President Putin has been careful in not projecting Russia's strategic pivot to Asia in military terms even though that import cannot be side-lined. President Putin has projected his strategic foray in the Asia Pacific in economic terms of a comprehensive development of energy-rich Eastern Siberia and the Russian Far East and integrating North East Asia into the Russian energy grid in the offing.

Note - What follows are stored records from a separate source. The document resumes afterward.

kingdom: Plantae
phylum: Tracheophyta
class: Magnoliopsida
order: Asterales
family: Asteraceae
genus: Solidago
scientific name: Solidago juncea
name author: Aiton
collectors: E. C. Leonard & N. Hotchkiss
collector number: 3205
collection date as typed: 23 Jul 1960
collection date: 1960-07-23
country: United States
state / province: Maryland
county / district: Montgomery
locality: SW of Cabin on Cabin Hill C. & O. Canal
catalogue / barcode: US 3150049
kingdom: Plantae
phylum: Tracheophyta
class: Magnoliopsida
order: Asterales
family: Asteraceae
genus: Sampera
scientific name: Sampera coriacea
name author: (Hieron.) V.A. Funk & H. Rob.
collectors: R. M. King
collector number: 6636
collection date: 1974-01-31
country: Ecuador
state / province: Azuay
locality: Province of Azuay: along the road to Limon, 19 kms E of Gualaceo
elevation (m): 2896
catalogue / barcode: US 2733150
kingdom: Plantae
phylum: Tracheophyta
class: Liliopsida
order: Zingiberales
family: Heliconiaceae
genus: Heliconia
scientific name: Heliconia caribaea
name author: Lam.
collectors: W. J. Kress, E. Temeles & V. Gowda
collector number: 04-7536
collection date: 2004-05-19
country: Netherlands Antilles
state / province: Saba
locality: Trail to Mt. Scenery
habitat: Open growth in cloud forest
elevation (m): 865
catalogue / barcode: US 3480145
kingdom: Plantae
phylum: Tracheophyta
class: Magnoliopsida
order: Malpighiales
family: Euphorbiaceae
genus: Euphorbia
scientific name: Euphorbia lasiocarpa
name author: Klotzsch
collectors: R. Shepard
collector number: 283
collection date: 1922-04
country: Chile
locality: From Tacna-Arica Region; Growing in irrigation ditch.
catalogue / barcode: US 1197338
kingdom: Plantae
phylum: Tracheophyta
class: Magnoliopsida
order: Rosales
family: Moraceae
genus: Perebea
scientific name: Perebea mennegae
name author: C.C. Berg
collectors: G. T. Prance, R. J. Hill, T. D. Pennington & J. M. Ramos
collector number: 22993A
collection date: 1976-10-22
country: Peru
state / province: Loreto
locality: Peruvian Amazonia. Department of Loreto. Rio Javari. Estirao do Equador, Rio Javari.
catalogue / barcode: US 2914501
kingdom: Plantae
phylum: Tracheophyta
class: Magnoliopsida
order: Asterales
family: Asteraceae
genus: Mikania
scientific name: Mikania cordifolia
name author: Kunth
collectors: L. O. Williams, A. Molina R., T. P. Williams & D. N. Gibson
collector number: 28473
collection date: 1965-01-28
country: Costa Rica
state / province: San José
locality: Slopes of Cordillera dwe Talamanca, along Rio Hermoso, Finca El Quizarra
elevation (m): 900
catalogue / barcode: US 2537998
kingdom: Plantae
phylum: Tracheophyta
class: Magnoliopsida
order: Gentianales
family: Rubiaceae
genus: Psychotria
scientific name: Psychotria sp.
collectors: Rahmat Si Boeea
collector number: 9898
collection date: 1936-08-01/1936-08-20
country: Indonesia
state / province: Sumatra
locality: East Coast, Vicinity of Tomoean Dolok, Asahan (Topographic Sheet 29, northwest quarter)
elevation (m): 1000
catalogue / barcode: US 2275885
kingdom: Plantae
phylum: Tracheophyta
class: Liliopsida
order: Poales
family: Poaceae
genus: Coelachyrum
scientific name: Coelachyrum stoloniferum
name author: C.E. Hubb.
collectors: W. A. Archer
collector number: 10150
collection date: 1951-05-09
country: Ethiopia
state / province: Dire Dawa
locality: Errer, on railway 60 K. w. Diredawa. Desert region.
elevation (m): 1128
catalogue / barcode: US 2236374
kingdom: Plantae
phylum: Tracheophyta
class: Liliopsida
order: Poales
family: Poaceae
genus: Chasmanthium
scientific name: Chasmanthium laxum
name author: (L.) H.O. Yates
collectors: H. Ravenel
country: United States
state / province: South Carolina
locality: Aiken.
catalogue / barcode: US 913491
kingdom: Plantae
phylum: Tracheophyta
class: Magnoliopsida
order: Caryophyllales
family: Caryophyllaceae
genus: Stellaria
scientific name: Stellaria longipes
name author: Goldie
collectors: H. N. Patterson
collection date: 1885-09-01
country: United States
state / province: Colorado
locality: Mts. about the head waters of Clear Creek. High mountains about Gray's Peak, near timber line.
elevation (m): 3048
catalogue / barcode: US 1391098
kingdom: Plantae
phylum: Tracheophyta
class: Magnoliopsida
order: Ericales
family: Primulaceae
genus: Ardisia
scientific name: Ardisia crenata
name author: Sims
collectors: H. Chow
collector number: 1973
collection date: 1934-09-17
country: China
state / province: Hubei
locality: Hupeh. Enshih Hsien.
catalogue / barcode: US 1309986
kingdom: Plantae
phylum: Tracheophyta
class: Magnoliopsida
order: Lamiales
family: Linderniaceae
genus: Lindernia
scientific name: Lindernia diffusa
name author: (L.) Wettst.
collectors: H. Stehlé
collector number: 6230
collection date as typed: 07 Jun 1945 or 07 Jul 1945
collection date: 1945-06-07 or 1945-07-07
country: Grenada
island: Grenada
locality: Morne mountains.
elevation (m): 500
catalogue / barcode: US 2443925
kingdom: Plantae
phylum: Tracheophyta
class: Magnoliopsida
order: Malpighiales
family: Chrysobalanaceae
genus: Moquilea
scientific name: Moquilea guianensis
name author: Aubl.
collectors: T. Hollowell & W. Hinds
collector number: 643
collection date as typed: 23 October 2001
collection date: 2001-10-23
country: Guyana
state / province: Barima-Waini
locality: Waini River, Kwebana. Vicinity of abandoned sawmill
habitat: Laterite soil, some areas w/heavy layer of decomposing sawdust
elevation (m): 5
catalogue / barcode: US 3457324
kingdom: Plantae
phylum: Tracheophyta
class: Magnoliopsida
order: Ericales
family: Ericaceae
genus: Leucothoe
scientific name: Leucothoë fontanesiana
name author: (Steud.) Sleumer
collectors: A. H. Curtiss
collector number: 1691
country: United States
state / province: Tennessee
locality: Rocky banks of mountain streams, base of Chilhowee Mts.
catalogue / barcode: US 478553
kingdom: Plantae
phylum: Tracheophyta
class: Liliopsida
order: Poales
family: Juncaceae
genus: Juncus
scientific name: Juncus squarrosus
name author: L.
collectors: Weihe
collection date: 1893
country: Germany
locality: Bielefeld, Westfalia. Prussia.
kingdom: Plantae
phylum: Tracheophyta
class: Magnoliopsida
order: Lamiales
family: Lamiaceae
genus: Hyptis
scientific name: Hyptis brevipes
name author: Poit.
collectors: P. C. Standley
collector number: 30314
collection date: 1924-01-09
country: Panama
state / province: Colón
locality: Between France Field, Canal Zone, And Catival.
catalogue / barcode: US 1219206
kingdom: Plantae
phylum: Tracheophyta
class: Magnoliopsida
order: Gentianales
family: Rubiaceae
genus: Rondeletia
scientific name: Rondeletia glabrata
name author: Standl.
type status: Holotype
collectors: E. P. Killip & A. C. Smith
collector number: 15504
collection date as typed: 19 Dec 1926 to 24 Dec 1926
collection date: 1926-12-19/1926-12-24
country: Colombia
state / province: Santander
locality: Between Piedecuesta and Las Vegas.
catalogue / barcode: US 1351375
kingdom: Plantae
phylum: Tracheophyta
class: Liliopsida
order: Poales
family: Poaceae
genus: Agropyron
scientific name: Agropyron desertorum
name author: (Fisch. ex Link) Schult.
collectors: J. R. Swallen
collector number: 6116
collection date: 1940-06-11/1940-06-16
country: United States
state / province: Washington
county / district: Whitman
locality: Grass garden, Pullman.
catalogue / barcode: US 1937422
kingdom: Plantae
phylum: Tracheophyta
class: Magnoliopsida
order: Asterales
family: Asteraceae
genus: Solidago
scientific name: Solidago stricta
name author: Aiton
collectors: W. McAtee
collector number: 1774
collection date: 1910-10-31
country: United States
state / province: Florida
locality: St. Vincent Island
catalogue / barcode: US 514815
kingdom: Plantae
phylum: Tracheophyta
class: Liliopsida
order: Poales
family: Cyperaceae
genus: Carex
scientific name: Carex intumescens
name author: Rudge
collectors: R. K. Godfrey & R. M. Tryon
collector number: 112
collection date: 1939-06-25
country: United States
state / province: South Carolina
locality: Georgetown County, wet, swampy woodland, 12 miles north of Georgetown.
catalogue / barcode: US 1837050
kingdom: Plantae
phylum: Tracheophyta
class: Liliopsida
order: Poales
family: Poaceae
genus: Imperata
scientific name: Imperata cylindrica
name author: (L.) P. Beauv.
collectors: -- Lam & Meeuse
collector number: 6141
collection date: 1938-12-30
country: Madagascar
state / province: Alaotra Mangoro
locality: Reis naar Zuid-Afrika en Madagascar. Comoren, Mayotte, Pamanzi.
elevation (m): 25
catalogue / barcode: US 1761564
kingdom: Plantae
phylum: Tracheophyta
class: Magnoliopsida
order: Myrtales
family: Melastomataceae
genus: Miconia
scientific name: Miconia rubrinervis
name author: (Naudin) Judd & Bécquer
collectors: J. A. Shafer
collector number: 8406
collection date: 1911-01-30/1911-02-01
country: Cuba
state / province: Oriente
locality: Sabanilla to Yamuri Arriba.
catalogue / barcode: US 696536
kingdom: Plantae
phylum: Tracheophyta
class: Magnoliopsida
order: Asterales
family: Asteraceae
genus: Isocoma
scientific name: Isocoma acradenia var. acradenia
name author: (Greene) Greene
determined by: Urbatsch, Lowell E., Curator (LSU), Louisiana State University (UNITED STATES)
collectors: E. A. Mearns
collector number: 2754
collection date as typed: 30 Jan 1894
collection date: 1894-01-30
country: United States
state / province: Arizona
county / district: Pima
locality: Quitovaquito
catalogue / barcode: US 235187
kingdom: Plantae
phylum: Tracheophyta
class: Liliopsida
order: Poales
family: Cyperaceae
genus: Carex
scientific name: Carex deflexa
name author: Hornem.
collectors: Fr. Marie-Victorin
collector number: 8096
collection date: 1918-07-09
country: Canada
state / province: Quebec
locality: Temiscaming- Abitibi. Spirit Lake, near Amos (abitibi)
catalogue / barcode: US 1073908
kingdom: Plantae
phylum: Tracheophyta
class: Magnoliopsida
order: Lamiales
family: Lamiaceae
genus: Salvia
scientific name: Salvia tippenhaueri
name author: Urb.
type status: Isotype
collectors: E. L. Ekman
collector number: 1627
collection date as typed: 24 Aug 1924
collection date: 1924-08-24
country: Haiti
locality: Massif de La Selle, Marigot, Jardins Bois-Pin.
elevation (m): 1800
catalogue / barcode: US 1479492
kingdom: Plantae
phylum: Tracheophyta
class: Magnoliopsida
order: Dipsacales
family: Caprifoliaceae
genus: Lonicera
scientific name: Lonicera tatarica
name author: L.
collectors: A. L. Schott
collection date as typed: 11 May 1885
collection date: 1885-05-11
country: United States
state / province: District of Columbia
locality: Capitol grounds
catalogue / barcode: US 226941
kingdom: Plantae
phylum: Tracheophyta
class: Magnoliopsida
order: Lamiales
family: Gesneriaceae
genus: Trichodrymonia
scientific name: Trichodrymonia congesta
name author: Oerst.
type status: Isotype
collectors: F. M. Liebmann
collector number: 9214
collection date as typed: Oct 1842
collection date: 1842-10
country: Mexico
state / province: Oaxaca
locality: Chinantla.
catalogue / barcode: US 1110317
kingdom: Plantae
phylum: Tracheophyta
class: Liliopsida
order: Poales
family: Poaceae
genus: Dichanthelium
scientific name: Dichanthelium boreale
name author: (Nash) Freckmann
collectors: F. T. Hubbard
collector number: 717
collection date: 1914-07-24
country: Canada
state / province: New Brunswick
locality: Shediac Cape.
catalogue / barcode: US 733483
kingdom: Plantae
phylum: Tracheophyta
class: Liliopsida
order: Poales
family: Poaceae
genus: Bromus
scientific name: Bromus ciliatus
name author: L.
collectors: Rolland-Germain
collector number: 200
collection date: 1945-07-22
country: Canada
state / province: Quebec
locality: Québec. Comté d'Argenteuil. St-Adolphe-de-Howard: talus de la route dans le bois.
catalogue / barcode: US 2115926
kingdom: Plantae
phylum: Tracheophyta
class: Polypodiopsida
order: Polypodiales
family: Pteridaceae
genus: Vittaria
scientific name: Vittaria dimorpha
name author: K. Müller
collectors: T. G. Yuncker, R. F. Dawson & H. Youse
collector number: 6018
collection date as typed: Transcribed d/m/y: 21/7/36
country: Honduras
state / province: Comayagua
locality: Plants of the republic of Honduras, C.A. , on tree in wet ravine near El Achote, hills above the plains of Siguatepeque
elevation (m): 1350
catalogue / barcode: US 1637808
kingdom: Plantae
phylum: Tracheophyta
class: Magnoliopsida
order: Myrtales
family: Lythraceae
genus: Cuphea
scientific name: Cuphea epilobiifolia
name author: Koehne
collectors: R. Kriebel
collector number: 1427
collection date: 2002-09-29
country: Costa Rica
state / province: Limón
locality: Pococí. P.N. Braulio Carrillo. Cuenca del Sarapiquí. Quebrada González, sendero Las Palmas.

Such strategies would offer lucrative business prospects for not only Japan and South Korea besides China, but more importantly to American oil giants now that their gaze from Middle East oil dependency is shifting.

The Asia Pacific security environment today is in a deep flux with China's switch from a strategy of 'soft power' to a strategy of 'hard power'. China's aggressive military postures in the South China Sea and East China Sea have been directed not only to subdue the smaller countries of the region but also erode the image of the United States as a reliable and credible power to underwrite Asia Pacific security. It was this which prompted the United States strategic pivot to Asia.

While the United States have been able to marshal the South East nations and Japan and India too in this direction, their combined weight cannot match the strategic weight of Russia emerging in the Asia Pacific as a substantial stakeholder in North East Asia security even if not the whole of Asia Pacific.

Concluding, it can be said that Russia's strategic pivot and more assertive profile in Asia Pacific security while not being part of any United States strategy of containment of China, could definitely induce strategic concerns in China, to the benefit of Asia Pacific security and stability as a whole.